Introduction
This article looks at how to interpret the output of the glm()
R function using the Titanic train dataset.
A note on the p-value: the p-value is a test of significance for the null hypothesis \(H_0\) that
- there is no difference in the log-odds of the outcome between the reference group (captured by the intercept) and the explanatory variable (or one of its categories), or that the difference between the two groups equals zero: \(H_0: b_1 = 0\) and \(H_a: b_1 \neq 0\).
If p<0.5, we reject \(H_0\) as we have evidence to suggest that the difference between the two groups does not equal zero.
Log-odds are not the most intuitive to interpret. Instead of discussing the change in the log-odds, we can calculate the odds ratio for a given variable by exponentiating the coefficient. Odds ratio is read “have x times the odds of the outcome of interest compared to thos in the reference group”.
Reference group of the outcome variable: by default, R creates uses the lowest coded group as the reference. The reference category can ce changed by using the ‘relevel()’. Here, ‘not survived’ (coded 0) is the reference group!
Relatonship between Odds and Probabilities:
Odds=P/(1-P)
P=odds/(1+odds)
Odds=exp(log-odds)
P=exp(log-odds)/(1+exp(log-odds))
Categorical Explanatory Variable (2 Categories)
- Survived is modelled as a function of Sex.
- Reference group is female.
model1 <- glm(Survived ~ Sex, family=binomial(link='logit'), data=data)
summary(model1)
Call:
glm(formula = Survived ~ Sex, family = binomial(link = "logit"),
data = data)
Deviance Residuals:
Min 1Q Median 3Q Max
-1.646 -0.647 -0.647 0.772 1.826
Coefficients:
Estimate Std. Error z value Pr(>|z|)
(Intercept) 1.057 0.129 8.19 2.6e-16 ***
Sexmale -2.514 0.167 -15.04 < 2e-16 ***
---
Signif. codes: 0 ‘***’ 0.001 ‘**’ 0.01 ‘*’ 0.05 ‘.’ 0.1 ‘ ’ 1
(Dispersion parameter for binomial family taken to be 1)

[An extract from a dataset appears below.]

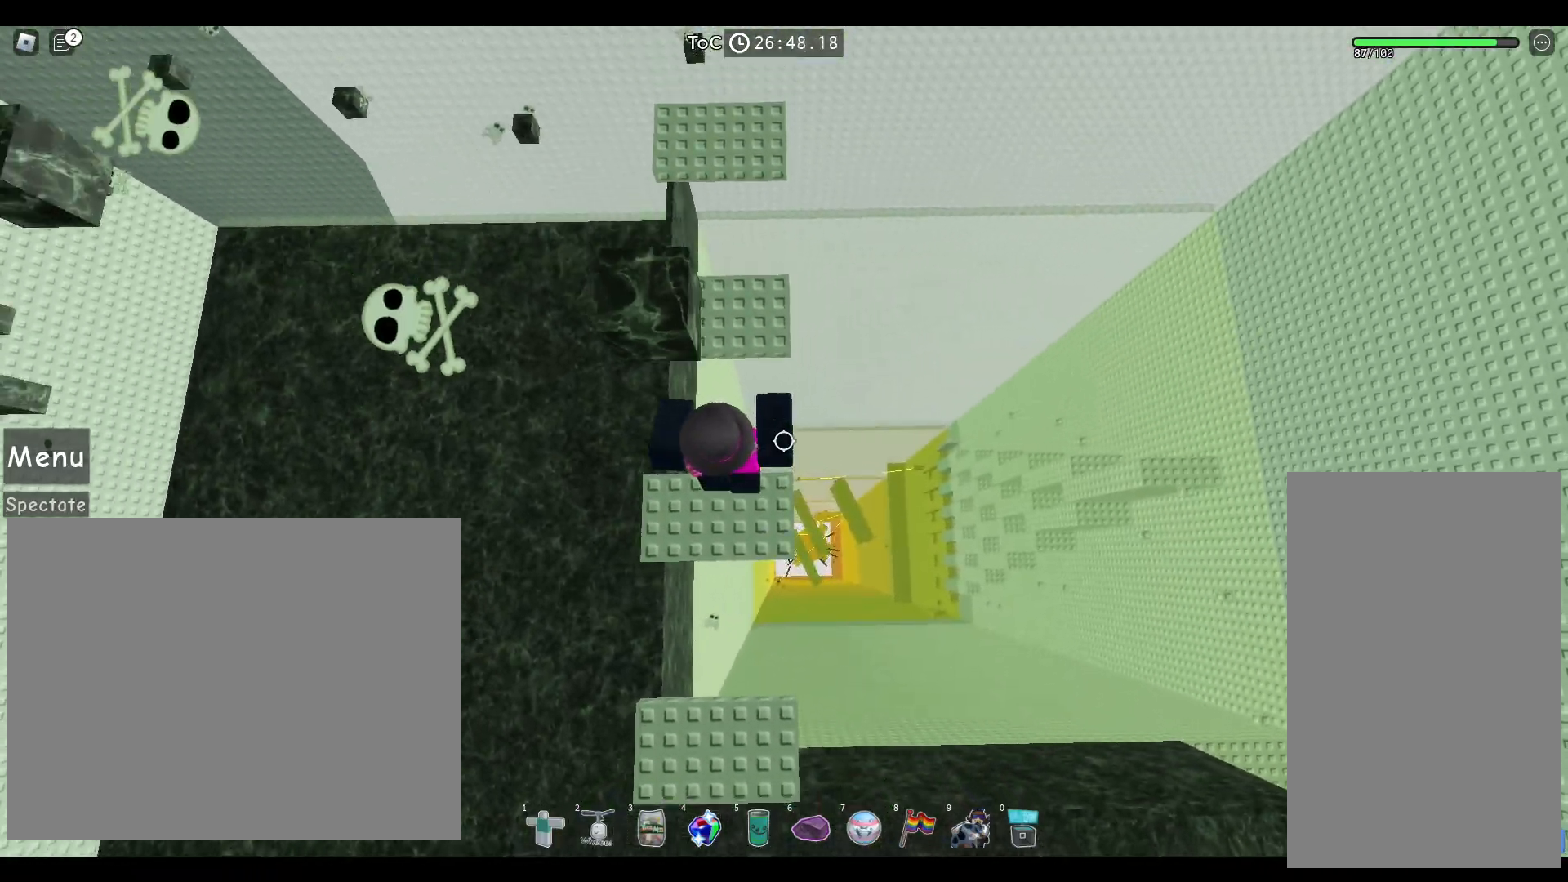
{"keys": ["space"], "mouse": [], "events": [[200, "d", "down"], [400, "d", "up"]]}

Null deviance: 1186.7 on 890 degrees of freedom
Residual deviance: 917.8 on 889 degrees of freedom
AIC: 921.8
Number of Fisher Scoring iterations: 4
- Intercept: The log-odds of Survival for women is 1.057.
- Sexmale:
- The difference in the log-odds of survival between men and women is -2.514 i.e. the chance of survival is lower for men than for women.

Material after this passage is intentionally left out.